RECORD EXCERPTS
.....

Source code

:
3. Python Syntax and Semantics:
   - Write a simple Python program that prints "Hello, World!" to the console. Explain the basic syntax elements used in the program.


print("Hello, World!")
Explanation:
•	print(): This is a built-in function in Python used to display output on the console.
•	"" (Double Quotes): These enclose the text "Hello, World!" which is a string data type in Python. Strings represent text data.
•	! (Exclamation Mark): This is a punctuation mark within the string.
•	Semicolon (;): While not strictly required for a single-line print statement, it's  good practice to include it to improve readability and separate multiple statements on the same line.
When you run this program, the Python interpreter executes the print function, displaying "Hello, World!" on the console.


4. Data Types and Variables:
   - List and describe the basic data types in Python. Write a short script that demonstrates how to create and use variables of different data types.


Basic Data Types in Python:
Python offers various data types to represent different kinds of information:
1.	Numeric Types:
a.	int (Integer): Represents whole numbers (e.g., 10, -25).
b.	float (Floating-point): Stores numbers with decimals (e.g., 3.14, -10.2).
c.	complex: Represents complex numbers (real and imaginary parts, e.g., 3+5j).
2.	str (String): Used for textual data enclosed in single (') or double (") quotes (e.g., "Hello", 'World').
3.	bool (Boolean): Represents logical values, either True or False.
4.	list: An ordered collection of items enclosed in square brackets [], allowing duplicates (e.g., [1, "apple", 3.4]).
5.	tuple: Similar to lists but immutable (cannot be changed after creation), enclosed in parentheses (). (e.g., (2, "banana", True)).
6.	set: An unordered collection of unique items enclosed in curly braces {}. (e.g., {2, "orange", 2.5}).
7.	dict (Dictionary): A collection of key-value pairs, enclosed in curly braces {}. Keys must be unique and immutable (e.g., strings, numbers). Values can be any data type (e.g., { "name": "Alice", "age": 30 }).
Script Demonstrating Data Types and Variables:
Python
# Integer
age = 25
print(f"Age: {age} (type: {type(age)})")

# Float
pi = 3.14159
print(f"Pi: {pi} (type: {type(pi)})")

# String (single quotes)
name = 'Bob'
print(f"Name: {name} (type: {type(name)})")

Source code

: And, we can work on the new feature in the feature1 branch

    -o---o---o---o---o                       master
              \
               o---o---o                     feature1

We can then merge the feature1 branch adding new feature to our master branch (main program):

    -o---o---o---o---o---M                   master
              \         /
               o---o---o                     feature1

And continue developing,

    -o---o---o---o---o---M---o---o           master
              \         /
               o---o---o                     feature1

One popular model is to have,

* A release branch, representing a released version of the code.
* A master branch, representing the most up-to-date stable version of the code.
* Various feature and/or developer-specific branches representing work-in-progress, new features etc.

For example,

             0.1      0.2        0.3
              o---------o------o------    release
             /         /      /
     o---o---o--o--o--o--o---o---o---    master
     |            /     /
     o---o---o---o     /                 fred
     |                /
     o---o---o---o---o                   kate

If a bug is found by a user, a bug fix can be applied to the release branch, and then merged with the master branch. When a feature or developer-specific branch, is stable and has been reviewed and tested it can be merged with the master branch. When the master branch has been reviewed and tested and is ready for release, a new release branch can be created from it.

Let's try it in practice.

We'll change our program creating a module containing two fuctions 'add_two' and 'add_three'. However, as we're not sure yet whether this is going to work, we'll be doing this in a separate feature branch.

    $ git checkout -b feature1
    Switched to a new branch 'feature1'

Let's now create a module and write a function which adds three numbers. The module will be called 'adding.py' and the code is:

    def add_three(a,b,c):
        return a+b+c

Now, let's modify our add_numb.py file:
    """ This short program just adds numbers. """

.....

When a line in the material above includes the word "adding", copy that line.

REPLY TO THE TASK
We can then merge the feature1 branch adding new feature to our master branch (main program):
Let's now create a module and write a function which adds three numbers. The module will be called 'adding.py' and the code is:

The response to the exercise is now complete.